Eu venho dizendo há algum tempo que “a média acabou”. Deve ser porque todos os chefes têm acesso mais barato, mais fácil e mais rápido a softwares, sistemas de automação, robôs, mão de obra estrangeira barata e gênios estrangeiros também baratos que são capazes oferecer uma produção acima da média com muita facilidade. Todo mundo precisa encontrar o seu valor agregado único, o seu “extra”, e se renovar constantemente caso queira obter ou progredir em um emprego decente que não possa ser automatizado.
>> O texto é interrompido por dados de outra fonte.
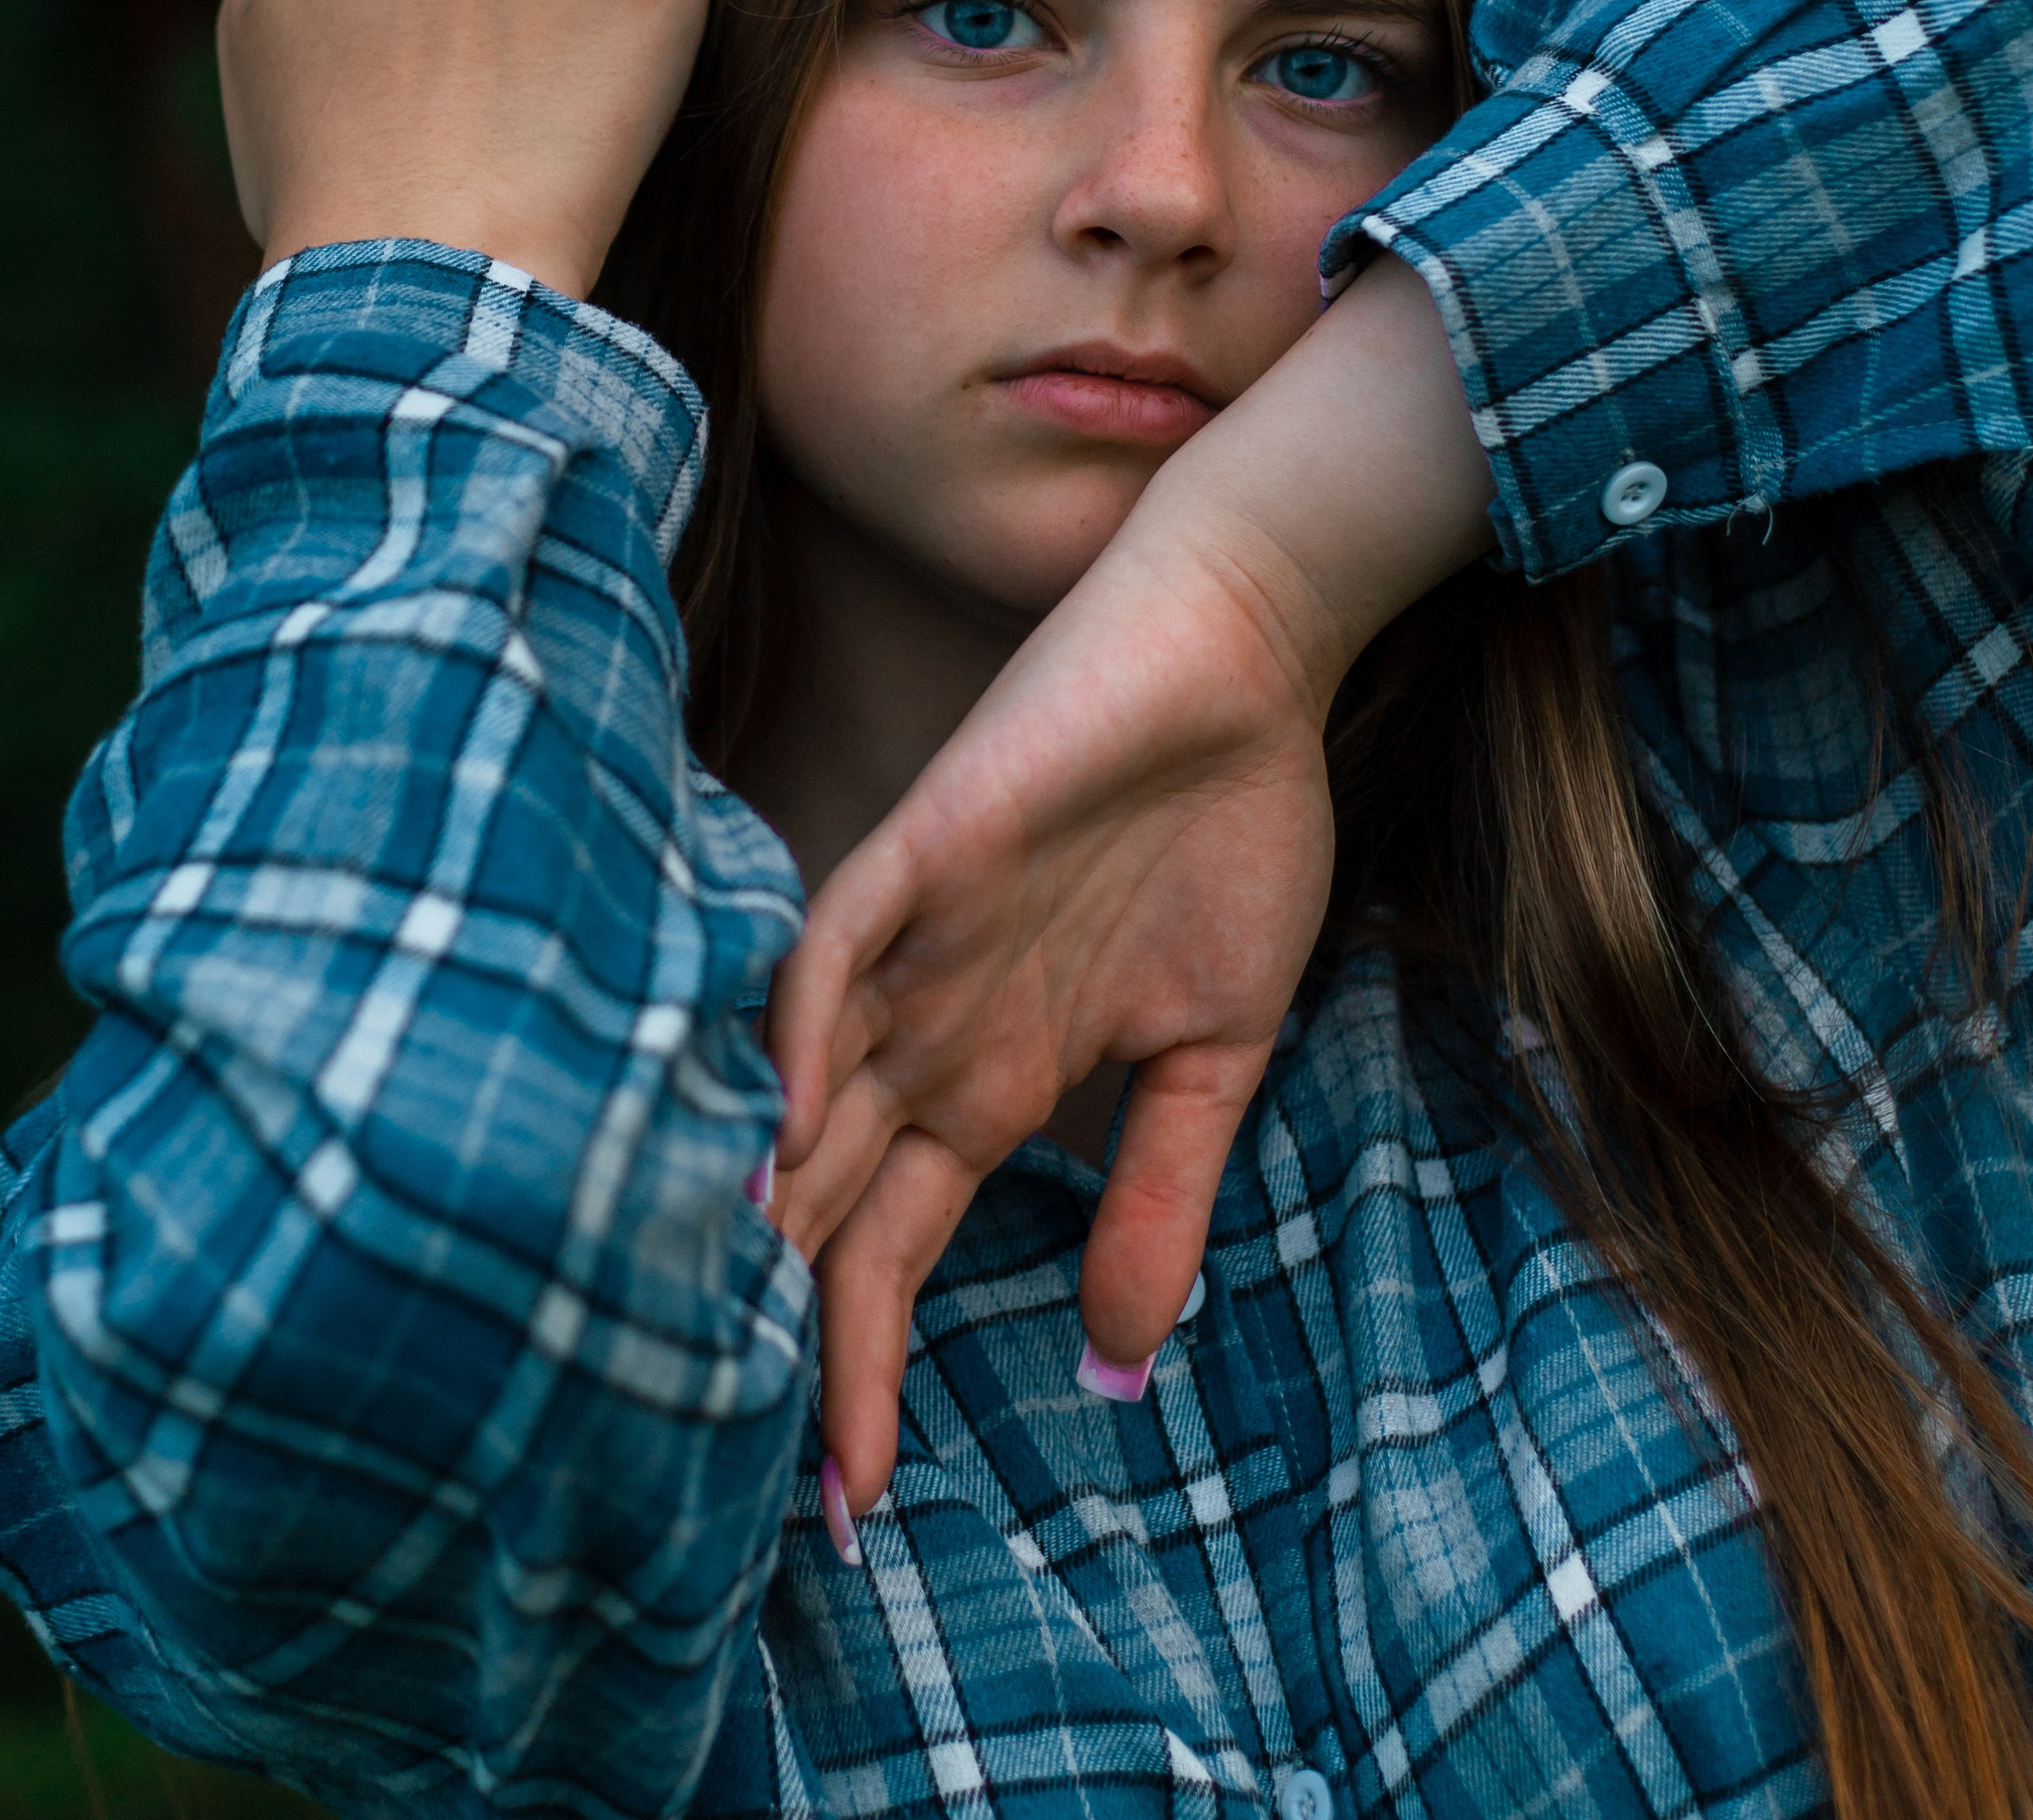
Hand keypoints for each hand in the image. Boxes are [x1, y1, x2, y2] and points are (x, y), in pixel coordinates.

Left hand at [768, 252, 1494, 1514]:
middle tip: (744, 1486)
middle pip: (824, 1203)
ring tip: (705, 1346)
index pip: (891, 1253)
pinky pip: (831, 947)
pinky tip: (778, 1128)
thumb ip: (1162, 1192)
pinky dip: (797, 1034)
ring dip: (758, 1213)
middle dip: (788, 1338)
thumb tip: (1126, 1360)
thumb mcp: (1215, 1052)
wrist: (1243, 666)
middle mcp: (927, 1027)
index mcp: (989, 1082)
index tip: (853, 1509)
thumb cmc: (1227, 838)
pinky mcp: (923, 848)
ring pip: (798, 1093)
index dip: (860, 1371)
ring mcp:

Considere este artigo publicado no The New York Times em 23 de abril: “Easton, NY – Algo estranho está acontecendo nas fazendas do norte do estado de Nova York. As vacas estão ordenhando a si próprias. Desesperadas por mão de obra confiável e estimuladas pelo aumento dos preços, as fabricantes de laticínios de todo o estado estão mergulhando no admirável mundo novo dos cuidados com as tetas das vacas: ordenhadeiras robotizadas, que alimentam e ordenham vaca após vaca sem a ajuda de nenhum trabalhador rural”.

Do dia para a noite, os lavradores médios tiveram que se aperfeiçoar e passar da ordenha das vacas à programação e operação da ordenadora automatizada para conseguir manter seu emprego. E isso exige habilidades acima da média.

Finalmente, eu li uma notícia, publicada por este jornal em 13 de maio passado, de que cientistas concluíram que “uma grande parte da grossa camada de gelo da Antártica Ocidental começou a desmoronar e seu derretimento contínuo agora parece ser irrefreável. ‘Hoje apresentamos evidências empíricas de que um grande setor da camada de gelo da Antártica Ocidental sofreu um recuo irreversível”, disse Eric Rignot, glaciologista da Universidade da Califórnia, em Irvine. “O derretimento passou do estágio reversível”.

Como eu já havia observado antes, enquanto crescíamos “mais tarde” significava que podíamos pintar a mesma paisagem, ver os mesmos animais, subir nas mesmas árvores, pescar nos mesmos rios, visitar a mesma Antártica, aproveitar o mesmo clima ou salvar as mesmas espécies ameaçadas de extinção de quando éramos crianças – apenas mais tarde, quando tivéssemos tempo para isso. Não mais. Agora mais tarde será quando você não será mais capaz de fazer nenhuma dessas coisas – nunca mais. Então, o que quer que você esteja pretendendo salvar, por favor, salve agora. Porque mais tarde será quando essas coisas terão acabado. Mais tarde será tarde demais.
Mais tarde – assim como privado, local e a média – já não existe mais.